▸ **Work task**: Copy the entries starting at the line that contains "What direction does peugeot" and ending at the line that contains "The blue tire stack is", both included, without altering anything.

══ Record excerpts ══

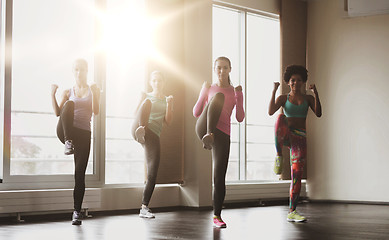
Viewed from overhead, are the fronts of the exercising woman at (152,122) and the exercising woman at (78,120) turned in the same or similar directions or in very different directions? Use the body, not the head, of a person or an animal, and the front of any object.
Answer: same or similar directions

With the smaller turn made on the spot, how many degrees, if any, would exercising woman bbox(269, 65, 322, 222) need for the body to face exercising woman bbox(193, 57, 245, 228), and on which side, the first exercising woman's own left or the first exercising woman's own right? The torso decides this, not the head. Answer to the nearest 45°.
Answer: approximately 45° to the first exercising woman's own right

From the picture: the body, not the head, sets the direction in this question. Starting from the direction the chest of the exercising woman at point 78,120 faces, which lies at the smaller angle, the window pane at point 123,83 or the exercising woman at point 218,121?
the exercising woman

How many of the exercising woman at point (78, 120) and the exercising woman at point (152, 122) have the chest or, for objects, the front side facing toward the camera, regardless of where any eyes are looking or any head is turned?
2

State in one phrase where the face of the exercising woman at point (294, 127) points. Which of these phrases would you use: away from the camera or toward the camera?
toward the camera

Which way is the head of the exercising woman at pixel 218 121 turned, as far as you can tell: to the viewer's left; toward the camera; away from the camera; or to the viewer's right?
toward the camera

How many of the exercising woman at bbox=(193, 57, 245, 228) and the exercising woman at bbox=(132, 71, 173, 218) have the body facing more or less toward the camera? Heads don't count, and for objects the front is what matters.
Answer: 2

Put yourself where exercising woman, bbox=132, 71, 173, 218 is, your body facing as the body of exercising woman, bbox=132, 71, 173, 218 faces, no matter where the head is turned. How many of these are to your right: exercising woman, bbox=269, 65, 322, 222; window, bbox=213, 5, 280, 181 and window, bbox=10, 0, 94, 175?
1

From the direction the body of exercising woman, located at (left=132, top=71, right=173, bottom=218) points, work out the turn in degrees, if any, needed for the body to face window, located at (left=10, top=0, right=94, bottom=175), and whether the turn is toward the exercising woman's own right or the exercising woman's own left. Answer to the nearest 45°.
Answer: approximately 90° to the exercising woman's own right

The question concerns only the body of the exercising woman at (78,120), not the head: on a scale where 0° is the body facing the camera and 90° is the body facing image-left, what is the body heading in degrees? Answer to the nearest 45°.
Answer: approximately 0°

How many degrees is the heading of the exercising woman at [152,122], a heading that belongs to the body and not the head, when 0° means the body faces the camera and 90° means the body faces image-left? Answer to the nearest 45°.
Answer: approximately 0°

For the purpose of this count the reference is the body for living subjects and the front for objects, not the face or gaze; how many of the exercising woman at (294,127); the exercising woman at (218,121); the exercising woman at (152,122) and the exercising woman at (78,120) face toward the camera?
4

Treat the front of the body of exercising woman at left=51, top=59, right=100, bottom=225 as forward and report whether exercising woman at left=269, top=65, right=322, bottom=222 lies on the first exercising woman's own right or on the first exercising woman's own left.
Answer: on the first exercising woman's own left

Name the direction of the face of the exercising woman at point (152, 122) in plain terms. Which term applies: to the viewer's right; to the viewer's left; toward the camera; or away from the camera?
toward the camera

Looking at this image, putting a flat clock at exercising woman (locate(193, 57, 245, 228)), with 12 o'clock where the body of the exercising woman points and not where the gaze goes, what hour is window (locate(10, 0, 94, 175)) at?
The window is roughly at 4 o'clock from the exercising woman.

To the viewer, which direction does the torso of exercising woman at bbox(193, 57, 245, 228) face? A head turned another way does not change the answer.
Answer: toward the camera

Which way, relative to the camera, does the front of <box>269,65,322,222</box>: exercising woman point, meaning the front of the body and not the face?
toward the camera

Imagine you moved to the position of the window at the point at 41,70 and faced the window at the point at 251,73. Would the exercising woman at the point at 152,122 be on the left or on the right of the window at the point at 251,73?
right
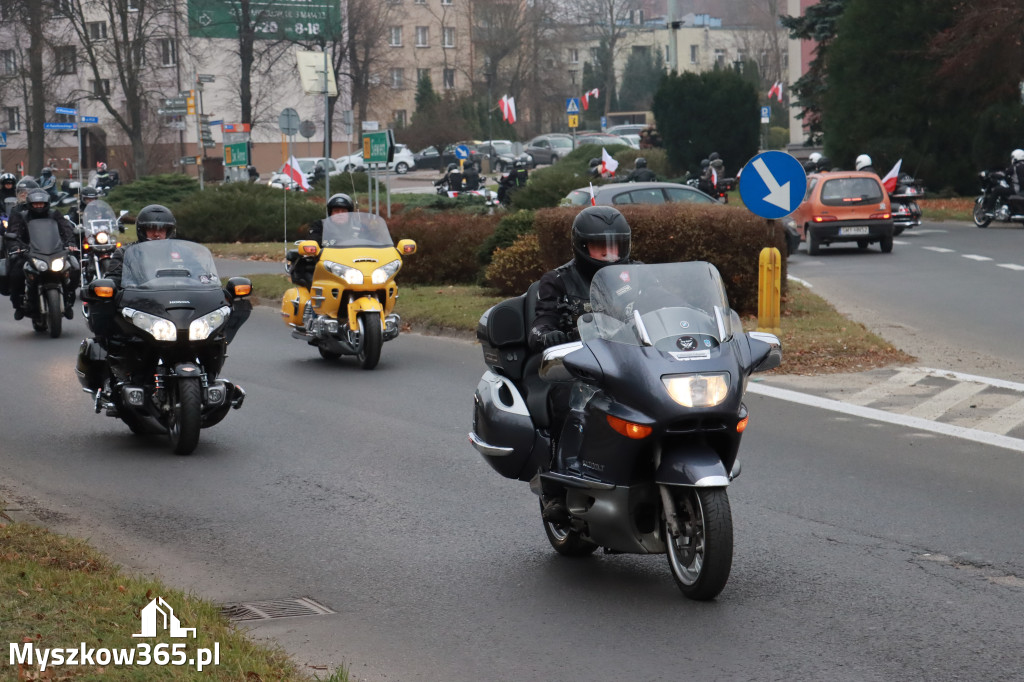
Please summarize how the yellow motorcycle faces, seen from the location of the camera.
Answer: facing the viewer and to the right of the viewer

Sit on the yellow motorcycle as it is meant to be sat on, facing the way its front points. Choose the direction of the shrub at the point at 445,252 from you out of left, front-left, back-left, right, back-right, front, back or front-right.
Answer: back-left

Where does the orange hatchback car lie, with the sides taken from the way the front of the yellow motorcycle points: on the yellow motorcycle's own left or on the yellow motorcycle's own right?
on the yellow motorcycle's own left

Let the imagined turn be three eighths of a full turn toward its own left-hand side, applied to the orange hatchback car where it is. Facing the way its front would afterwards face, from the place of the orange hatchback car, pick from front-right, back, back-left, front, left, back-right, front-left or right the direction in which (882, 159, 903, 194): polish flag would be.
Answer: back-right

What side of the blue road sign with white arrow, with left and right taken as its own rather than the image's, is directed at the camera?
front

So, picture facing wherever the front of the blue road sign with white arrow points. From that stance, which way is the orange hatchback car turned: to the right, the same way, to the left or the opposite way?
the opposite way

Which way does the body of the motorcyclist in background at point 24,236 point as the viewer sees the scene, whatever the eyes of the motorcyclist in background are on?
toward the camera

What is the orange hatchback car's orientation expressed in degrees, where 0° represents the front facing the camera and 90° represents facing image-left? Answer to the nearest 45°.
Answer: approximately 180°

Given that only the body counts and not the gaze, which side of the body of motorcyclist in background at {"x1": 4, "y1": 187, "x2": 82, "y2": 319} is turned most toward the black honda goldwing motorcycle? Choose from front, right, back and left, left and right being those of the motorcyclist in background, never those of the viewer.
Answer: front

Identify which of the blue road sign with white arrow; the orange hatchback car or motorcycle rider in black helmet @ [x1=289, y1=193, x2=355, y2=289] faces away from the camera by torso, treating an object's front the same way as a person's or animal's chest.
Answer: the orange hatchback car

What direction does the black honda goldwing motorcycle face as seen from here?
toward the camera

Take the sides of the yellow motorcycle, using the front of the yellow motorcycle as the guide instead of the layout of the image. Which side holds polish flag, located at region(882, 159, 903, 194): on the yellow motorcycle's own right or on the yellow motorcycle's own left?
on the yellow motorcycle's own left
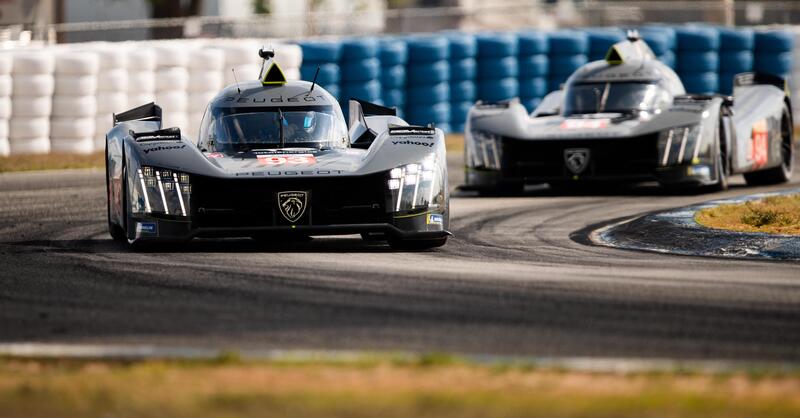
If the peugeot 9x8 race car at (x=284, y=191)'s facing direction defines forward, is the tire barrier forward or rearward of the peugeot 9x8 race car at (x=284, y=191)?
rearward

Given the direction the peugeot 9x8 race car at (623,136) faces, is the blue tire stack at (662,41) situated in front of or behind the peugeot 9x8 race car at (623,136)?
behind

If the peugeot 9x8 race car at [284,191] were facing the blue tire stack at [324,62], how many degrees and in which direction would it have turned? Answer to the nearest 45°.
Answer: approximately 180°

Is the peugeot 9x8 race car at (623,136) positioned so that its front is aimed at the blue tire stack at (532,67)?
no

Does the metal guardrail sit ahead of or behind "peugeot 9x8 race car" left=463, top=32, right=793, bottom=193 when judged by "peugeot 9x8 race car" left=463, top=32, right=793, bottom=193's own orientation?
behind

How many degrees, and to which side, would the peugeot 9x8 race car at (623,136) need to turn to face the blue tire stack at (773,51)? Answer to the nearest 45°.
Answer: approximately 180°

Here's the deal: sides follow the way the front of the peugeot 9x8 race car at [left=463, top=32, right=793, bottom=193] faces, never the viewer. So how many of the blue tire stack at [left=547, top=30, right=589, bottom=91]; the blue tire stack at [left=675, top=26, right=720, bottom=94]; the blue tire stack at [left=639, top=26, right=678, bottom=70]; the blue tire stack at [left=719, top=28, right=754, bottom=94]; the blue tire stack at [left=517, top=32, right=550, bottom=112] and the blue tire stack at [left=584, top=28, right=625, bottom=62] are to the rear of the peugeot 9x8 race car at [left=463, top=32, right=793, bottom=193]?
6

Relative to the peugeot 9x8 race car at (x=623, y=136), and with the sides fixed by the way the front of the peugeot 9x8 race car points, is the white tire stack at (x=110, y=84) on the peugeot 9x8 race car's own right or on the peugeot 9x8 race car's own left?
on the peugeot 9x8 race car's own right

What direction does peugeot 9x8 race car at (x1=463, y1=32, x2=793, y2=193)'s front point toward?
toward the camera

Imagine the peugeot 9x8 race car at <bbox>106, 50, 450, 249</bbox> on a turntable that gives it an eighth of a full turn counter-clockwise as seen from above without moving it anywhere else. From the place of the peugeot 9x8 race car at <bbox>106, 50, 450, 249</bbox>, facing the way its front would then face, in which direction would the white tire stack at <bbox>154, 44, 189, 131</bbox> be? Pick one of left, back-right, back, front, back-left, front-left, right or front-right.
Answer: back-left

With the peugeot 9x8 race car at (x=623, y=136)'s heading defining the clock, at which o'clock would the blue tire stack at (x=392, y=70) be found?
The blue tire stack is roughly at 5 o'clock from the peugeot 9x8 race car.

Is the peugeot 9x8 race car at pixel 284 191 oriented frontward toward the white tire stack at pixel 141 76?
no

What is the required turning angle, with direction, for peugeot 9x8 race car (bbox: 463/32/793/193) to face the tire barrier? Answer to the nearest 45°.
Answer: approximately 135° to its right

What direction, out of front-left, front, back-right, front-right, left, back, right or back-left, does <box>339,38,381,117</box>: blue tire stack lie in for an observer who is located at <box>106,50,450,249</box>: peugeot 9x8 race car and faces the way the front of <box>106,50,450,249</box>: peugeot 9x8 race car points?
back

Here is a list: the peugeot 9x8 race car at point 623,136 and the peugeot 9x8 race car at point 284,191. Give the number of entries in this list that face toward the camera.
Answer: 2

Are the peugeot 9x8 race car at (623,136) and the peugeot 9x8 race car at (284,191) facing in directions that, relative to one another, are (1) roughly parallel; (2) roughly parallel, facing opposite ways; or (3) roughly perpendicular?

═══

▸ **Answer**:
What direction does peugeot 9x8 race car at (x1=463, y1=32, x2=793, y2=193)'s front point toward?
toward the camera

Imagine the peugeot 9x8 race car at <bbox>106, 50, 450, 249</bbox> on a turntable that gives it an eighth of a full turn counter-clockwise as seen from above without moving it anywhere else. From the place of the peugeot 9x8 race car at <bbox>106, 50, 450, 249</bbox>, facing the way its front would then face, in which direction would the white tire stack at <bbox>154, 44, 189, 131</bbox> be? Pick one of left, back-right, back, front, back-left, front-left, right or front-right.
Answer: back-left

With the peugeot 9x8 race car at (x=623, y=136)'s heading defining the clock, at which o'clock would the blue tire stack at (x=392, y=70) be found?
The blue tire stack is roughly at 5 o'clock from the peugeot 9x8 race car.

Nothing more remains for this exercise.